Fixed Income Outlook
Treasury securities offer negative real yields at several tenors along the term structure. Therefore, in order to outperform inflation investors need an allocation to spread products. Corporate balance sheets remain reasonably healthy despite growing revenue and earnings pressures, and property prices have stabilized, which is supportive for corporate bonds and securitized products.

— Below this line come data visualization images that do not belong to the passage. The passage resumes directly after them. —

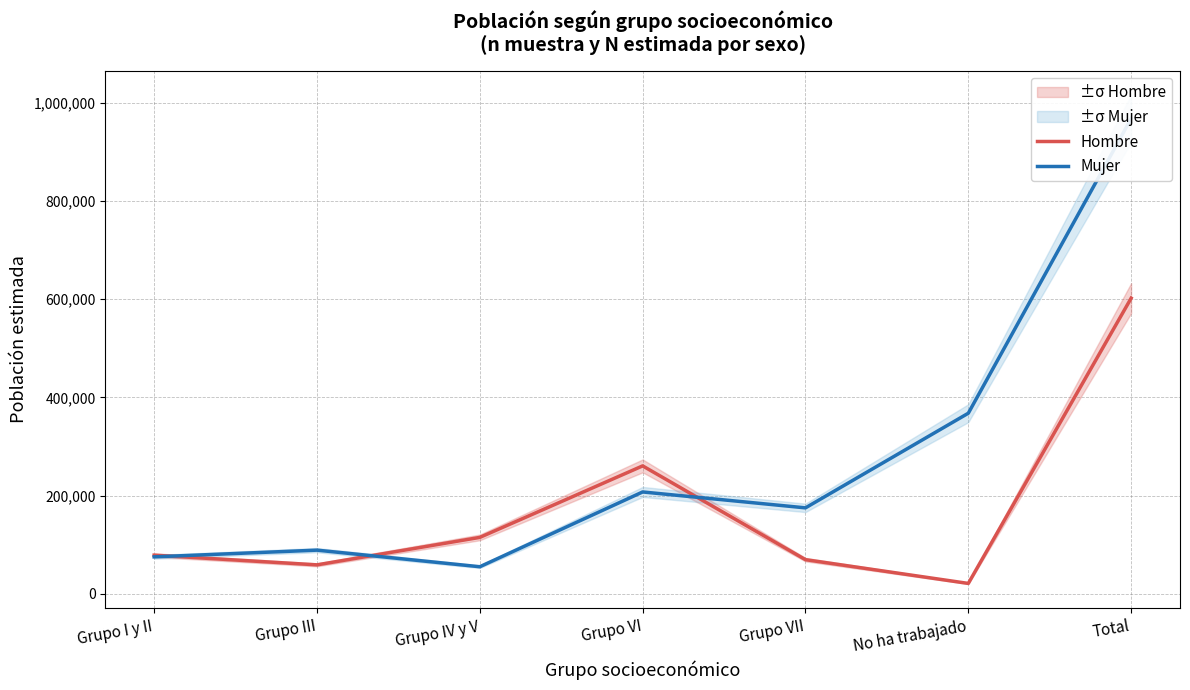

What position from the left is Grupo VI?

4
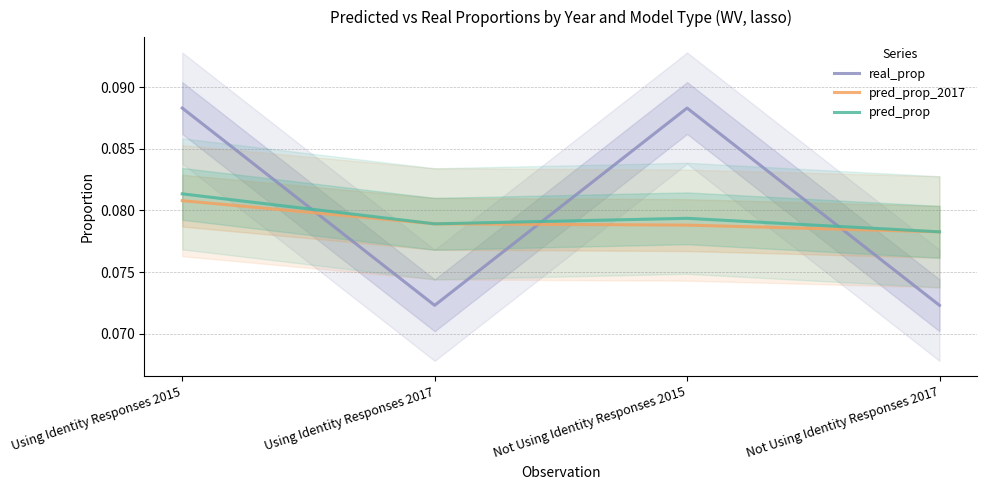

True or false: pred_prop and pred_prop_2017 intersect in this chart.

False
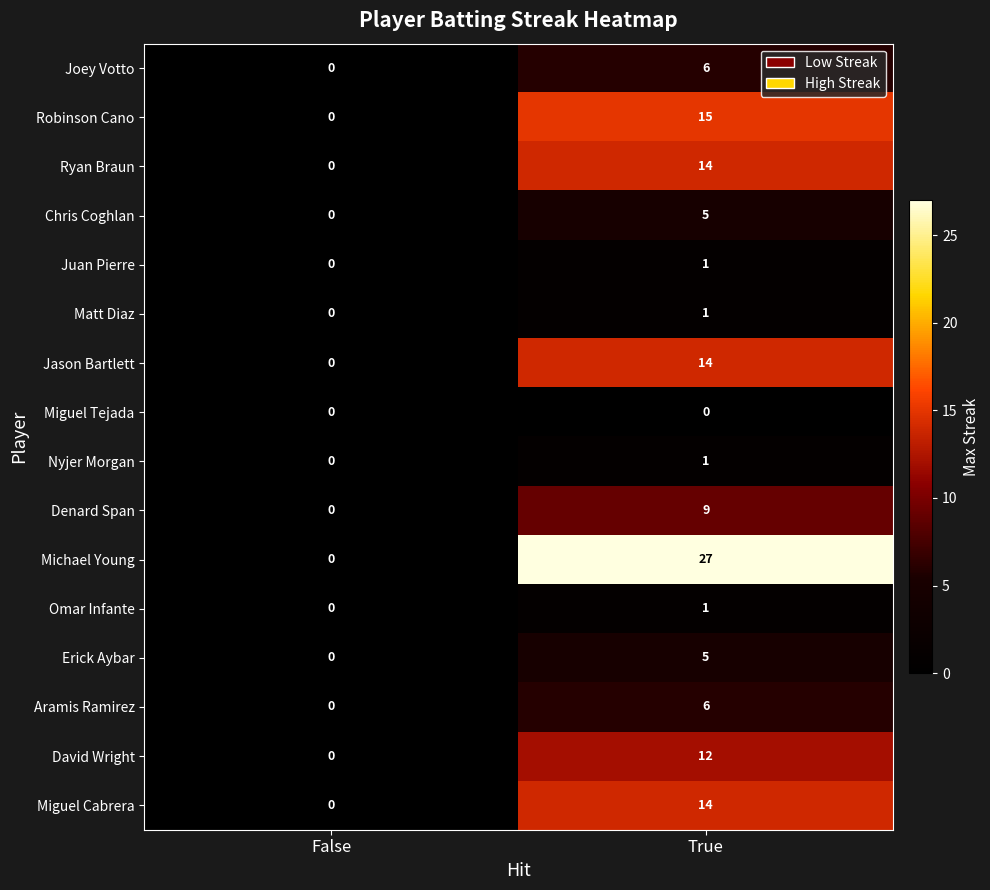

Is the value of Joey Votto at True greater than the value of Ryan Braun at True?

No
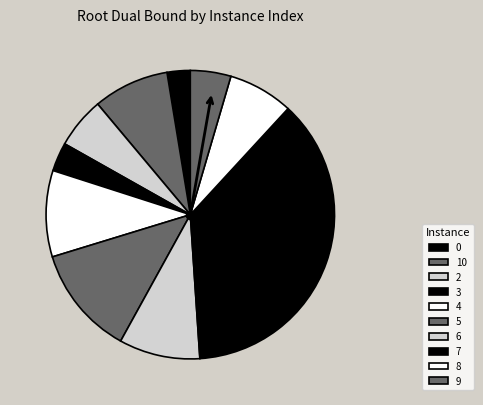

What is the ratio of the value at 0 to the value at 5?

0.2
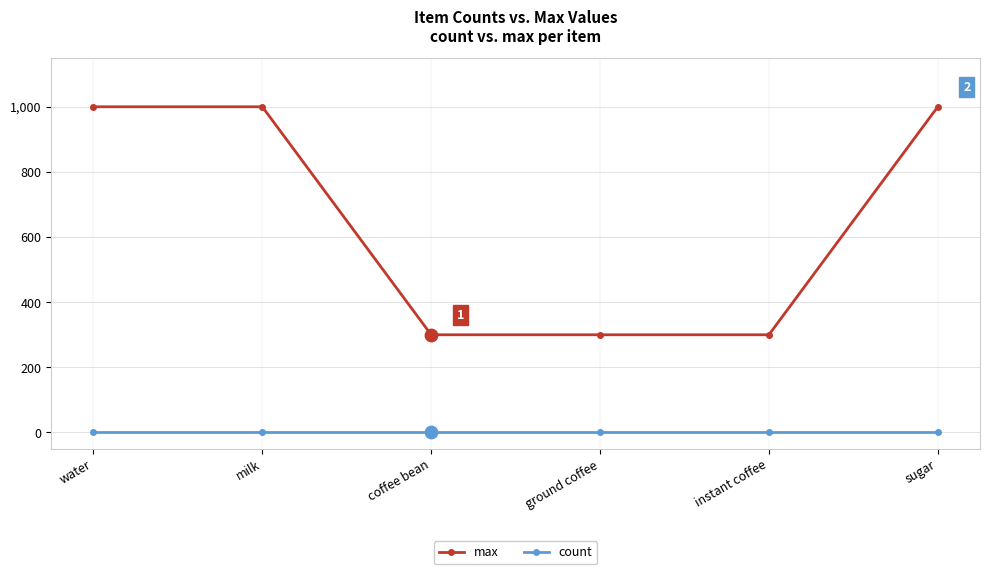

What are all the series names shown in the legend?

max, count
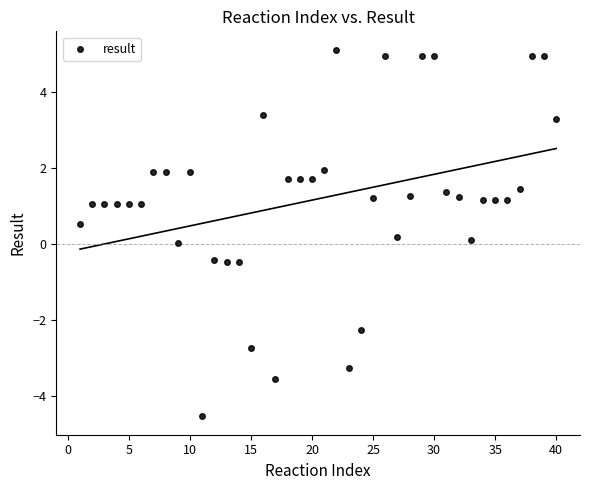

What is the range of X values (max minus min)?

39.0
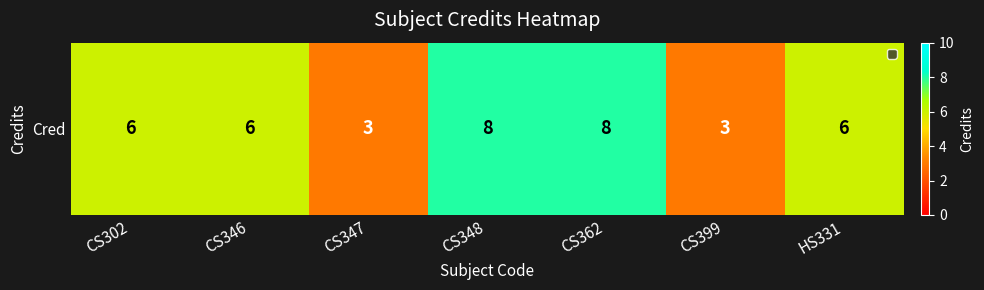

What is the maximum value shown in the chart?

8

Our short-term portfolios will be managed long relative to benchmark duration, as we believe the front-end of the yield curve will be anchored by an accommodative monetary policy. However, intermediate- and long-term portfolios will be managed neutral to benchmark duration, due to the potential for headline risks in Europe, the fiscal cliff and political uncertainty. Our portfolio positions will be underweight Treasury exposure versus corporate bond and securitized products; underweight government-related securities in favor of municipal bonds; and overweight select commercial and residential mortgage-backed securities. Our municipal portfolios will be managed long across all mandates as the municipal sector remains extremely attractive.

Strengths: 

  • Fed on hold through 2015
  • Corporate fundamentals remain satisfactory
  • Growing pressure to reduce government debt/spending
  • Continued low inflationary pressures

Concerns:

  • European economic woes
  • Fiscal cliff
  • China slowing
  • Large budget deficit
  • Weaker dollar

Our Investment Strategy
We are maintaining our strategic allocation to equities, fixed income, and diversifying assets. Within equity, we continue to have a strategic weighting to international developed equities and an equal weighting to both growth and value stocks. Emerging markets also remain at their strategic weighting. Within fixed income, we are maintaining our overweight to U.S. aggregate fixed income versus international bonds. We believe our asset allocation should outperform in either a recessionary or sluggish growth environment, but lag if economic conditions accelerate meaningfully or the stock market is up strongly.

The opinions expressed herein are those of Jeffrey J. Schappe, CFA, Chief Market Strategist of Sterling Capital Management, and the Sterling Advisory Solutions Team, and not those of BB&T Corporation or its executives. The stated opinions are for general information only and are not meant to be predictions or an offer of individual or personalized investment advice. They also are not intended as an offer or solicitation with respect to the purchase or sale of any security. This information and these opinions are subject to change without notice. Any type of investing involves risk and there are no guarantees. Sterling Capital Management LLC does not assume liability for any loss which may result from the reliance by any person upon any such information or opinions.

Investment advisory services are available through Sterling Capital Management LLC, a separate subsidiary of BB&T Corporation. Sterling Capital Management LLC manages customized investment portfolios provides asset allocation analysis and offers other investment-related services to affluent individuals and businesses. Securities and other investments held in investment management or investment advisory accounts at Sterling Capital Management LLC are not deposits or other obligations of BB&T Corporation, Branch Banking and Trust Company or any affiliate, are not guaranteed by Branch Banking and Trust Company or any other bank, are not insured by the FDIC or any other government agency, and are subject to investment risk, including possible loss of principal invested.